Exercise prompt = Search the data for the string "Dolpa", and report each line where it is found.

====== Given data ======

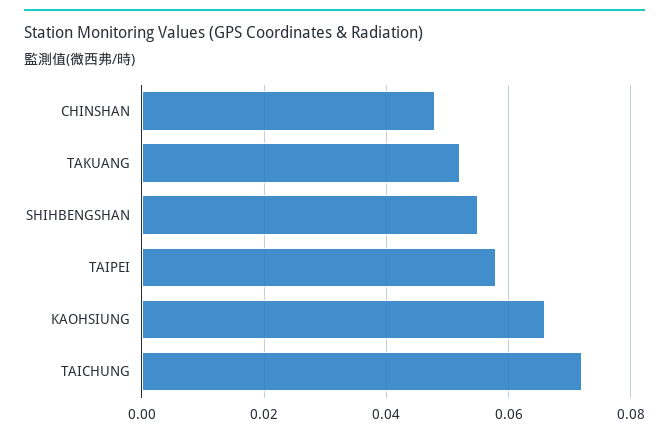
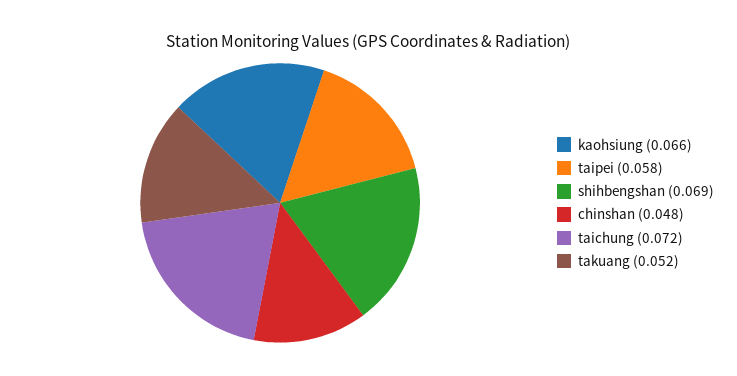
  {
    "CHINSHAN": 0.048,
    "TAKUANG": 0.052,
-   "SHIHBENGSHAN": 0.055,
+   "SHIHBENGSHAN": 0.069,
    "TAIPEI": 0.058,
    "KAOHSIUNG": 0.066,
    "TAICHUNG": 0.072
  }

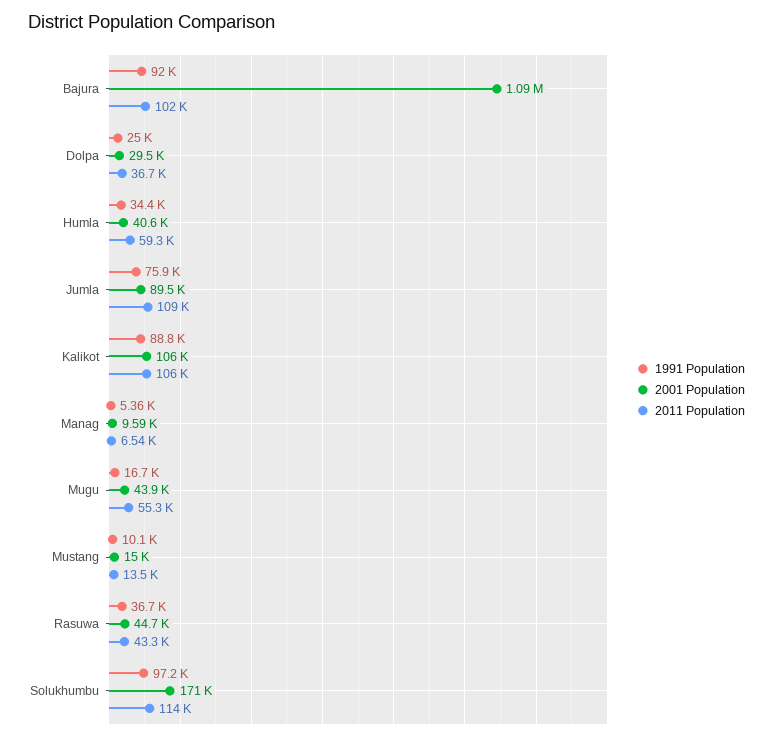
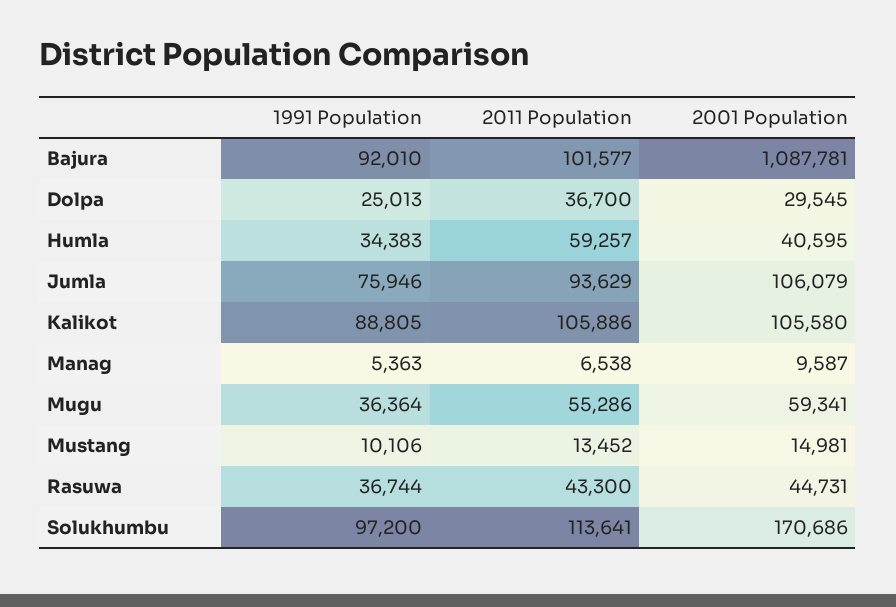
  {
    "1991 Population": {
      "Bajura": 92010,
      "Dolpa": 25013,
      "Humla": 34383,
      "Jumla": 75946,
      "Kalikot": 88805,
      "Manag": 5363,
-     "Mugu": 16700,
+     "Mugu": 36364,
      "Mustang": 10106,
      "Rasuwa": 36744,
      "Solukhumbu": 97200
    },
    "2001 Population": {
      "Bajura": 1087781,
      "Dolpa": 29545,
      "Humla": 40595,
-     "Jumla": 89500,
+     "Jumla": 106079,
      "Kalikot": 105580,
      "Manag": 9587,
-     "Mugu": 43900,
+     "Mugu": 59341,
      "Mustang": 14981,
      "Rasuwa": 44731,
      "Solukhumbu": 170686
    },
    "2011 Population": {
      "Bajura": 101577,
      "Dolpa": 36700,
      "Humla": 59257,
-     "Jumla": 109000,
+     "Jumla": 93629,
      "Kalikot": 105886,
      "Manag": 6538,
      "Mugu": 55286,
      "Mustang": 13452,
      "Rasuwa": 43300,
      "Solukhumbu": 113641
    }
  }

======
====== Given data ======

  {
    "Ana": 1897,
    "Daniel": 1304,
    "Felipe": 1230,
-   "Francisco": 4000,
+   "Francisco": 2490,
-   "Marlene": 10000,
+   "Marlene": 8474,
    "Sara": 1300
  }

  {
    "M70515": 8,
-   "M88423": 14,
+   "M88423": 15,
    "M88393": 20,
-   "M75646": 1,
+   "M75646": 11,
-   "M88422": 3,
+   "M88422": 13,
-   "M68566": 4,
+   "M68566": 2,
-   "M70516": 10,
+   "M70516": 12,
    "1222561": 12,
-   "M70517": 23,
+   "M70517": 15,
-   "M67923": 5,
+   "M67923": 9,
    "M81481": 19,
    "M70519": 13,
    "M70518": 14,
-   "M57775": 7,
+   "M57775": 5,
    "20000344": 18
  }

======
====== Given data ======

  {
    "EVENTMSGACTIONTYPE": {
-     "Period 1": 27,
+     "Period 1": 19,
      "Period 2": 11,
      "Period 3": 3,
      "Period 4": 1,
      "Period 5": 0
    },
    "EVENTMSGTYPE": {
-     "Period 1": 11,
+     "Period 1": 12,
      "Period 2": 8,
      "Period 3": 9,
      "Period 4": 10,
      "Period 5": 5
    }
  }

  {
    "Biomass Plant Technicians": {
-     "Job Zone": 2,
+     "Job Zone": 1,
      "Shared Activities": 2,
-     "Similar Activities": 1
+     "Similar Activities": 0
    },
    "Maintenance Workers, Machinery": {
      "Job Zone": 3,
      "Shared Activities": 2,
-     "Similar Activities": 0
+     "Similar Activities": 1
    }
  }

======

Solution to the problem =
      "Dolpa": 25013,
      "Dolpa": 29545,
      "Dolpa": 36700,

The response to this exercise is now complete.